Foreign investors under pressure due to continuous fall in rupee

Himanshu Srivastava, Joint Director-Research Manager, Morningstar Investment Advisors India, said that the continuous decline in the Indian rupee has put a lot of pressure on foreign investors, due to which they are withdrawing money from the Indian equity markets. He said that apart from this, the high valuation of Indian stock markets despite the recent decline, relatively low quarterly results and macroeconomic adversities is making investors cautious. Apart from this, Donald Trump's unpredictable policies have also prompted investors to take cautious steps. In such a situation, investors are forced to stay away from risky investment avenues. According to the data, FPIs have sold shares worth Rs 64,156 crore from Indian equities so far this month (till January 24). 

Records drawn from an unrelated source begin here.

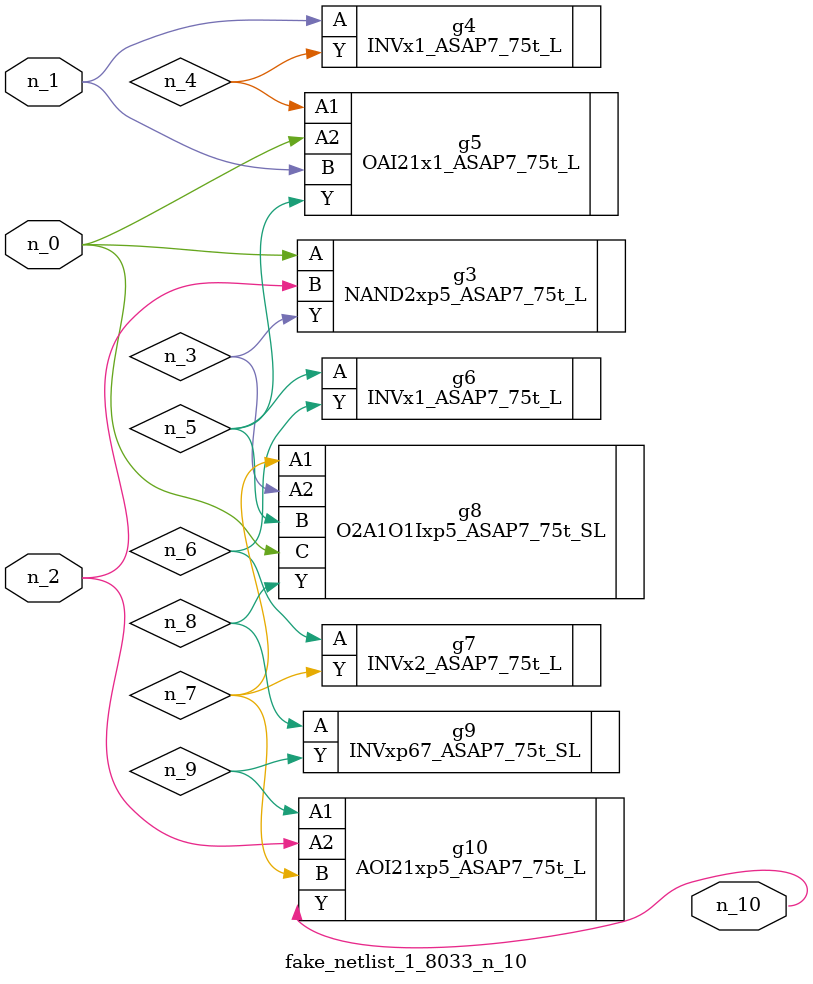
<source format=v>
module fake_netlist_1_8033_n_10 (n_1, n_2, n_0, n_10);
input n_1;
input n_2;
input n_0;
output n_10;
wire n_6;
wire n_4;
wire n_3;
wire n_9;
wire n_5;
wire n_7;
wire n_8;
NAND2xp5_ASAP7_75t_L g3 ( .A(n_0), .B(n_2), .Y(n_3) );
INVx1_ASAP7_75t_L g4 ( .A(n_1), .Y(n_4) );
OAI21x1_ASAP7_75t_L g5 ( .A1(n_4), .A2(n_0), .B(n_1), .Y(n_5) );
INVx1_ASAP7_75t_L g6 ( .A(n_5), .Y(n_6) );
INVx2_ASAP7_75t_L g7 ( .A(n_6), .Y(n_7) );
O2A1O1Ixp5_ASAP7_75t_SL g8 ( .A1(n_7), .A2(n_3), .B(n_5), .C(n_0), .Y(n_8) );
INVxp67_ASAP7_75t_SL g9 ( .A(n_8), .Y(n_9) );
AOI21xp5_ASAP7_75t_L g10 ( .A1(n_9), .A2(n_2), .B(n_7), .Y(n_10) );
endmodule
</source>
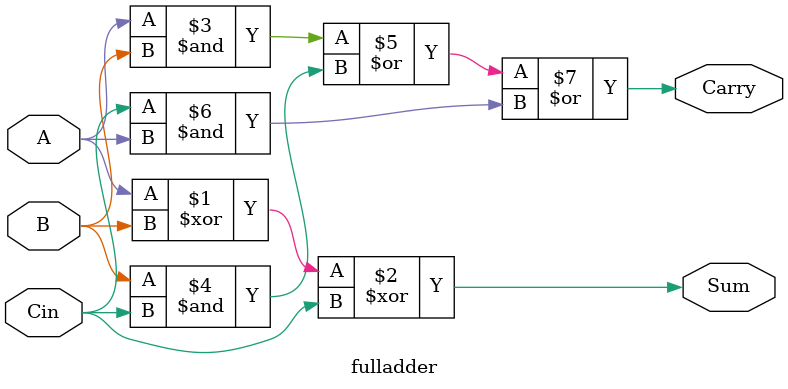
<source format=v>
`timescale 1ns / 1ps
module fulladder(A,B,Cin,Sum,Carry);
	/*Input-output signal declarations - this style is mandatory to 
	synthesize the codes in RTL compiler - otherwise it throws an error*/
	 input A,B,Cin;
    output Sum,Carry;
	 
	/*Logic - sum & carry computation*/
	assign Sum = A^B^Cin;
	assign Carry = A&B|B&Cin|Cin&A;	

endmodule

</source>
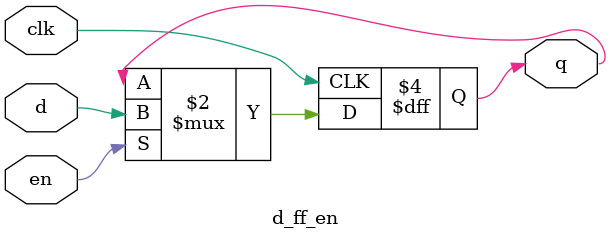
<source format=v>
module d_ff_en(input clk, en, d, output reg q);
    always @(posedge clk) begin
        if (en)
            q <= d;
    end
endmodule

</source>
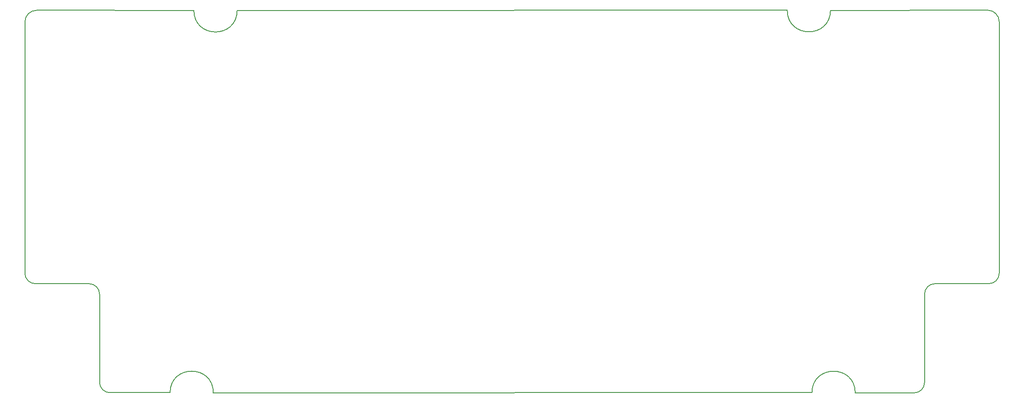
<source format=gbr>
G04 #@! TF.GenerationSoftware,KiCad,Pcbnew,(5.1.4-0-10_14)*
G04 #@! TF.CreationDate,2020-10-16T02:23:32-05:00*
G04 #@! TF.ProjectId,33,33332e6b-6963-4616-945f-706362585858,rev?*
G04 #@! TF.SameCoordinates,Original*
G04 #@! TF.FileFunction,Profile,NP*
%FSLAX46Y46*%
G04 Gerber Fmt 4.6, Leading zero omitted, Abs format (unit mm)*
G04 Created by KiCad (PCBNEW (5.1.4-0-10_14)) date 2020-10-16 02:23:32*
%MOMM*%
%LPD*%
G04 APERTURE LIST*
%ADD10C,0.200000*%
G04 APERTURE END LIST*
D10*
X60785001Y-101800000D02*
X71145001Y-101800000D01*
X60785001Y-101800000D02*
G75*
G02X58775001Y-99790000I0J2010000D01*
G01*
X58774802Y-51320000D02*
X58775001Y-99790000D01*
X58774802Y-51320000D02*
G75*
G02X61025001Y-49069801I2250199J0D01*
G01*
X91324026Y-49080000D02*
X61025001Y-49069801D01*
X99663804Y-49122989D02*
G75*
G02X91324026Y-49080000I-4169778J42990D01*
G01*
X205635001Y-49050000D02*
X99663804Y-49122991D01*
X213974779Y-49092989D02*
G75*
G02X205635001Y-49050000I-4169778J42990D01*
G01*
X244235001Y-49050000D02*
X213974779Y-49092990D01*
X244235001Y-49050000D02*
G75*
G02X246485200Y-51300199I0J-2250199D01*
G01*
X246475001Y-99790000D02*
X246485200Y-51300199D01*
X246475001Y-99790000D02*
G75*
G02X244465001Y-101800000I-2010000J0D01*
G01*
X234105001Y-101800000D02*
X244465001Y-101800000D01*
X232095001Y-103810000D02*
G75*
G02X234105001Y-101800000I2010000J0D01*
G01*
X232095001Y-120850000D02*
X232095001Y-103810000D01*
X232095001Y-120850000D02*
G75*
G02X230085001Y-122860000I-2010000J0D01*
G01*
X218735001Y-122850000D02*
X230085001Y-122860000D01*
X210395223Y-122807009D02*
G75*
G02X218735001Y-122850000I4169778J-42991D01*
G01*
X95074779Y-122840000D02*
X210395222Y-122807008D01*
X86735001Y-122797007D02*
G75*
G02X95074779Y-122840000I4169778J-42992D01*
G01*
X75165001Y-122820000D02*
X86735000Y-122797008D01*
X75165001Y-122820000D02*
G75*
G02X73155001Y-120810000I0J2010000D01*
G01*
X73155001Y-103810000D02*
X73155001Y-120810000D01*
X71145001Y-101800000D02*
G75*
G02X73155001Y-103810000I0J-2010000D01*
G01*
M02*

</source>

Continuous selling except for January 2 

FPIs sold on all days except January 2 this month. VK Vijayakumar, Chief Investment Strategist, Geojit Financial Services, said that the continued strength of the dollar and the rise in US bond yields have been the main factors promoting FII selling. As long as the dollar index remains above 108 and the 10-year US bond yield remains above 4.5 percent, the selling is expected to continue. The financial sector is particularly suffering due to FPI selling. On the other hand, some buying was seen in the IT sector.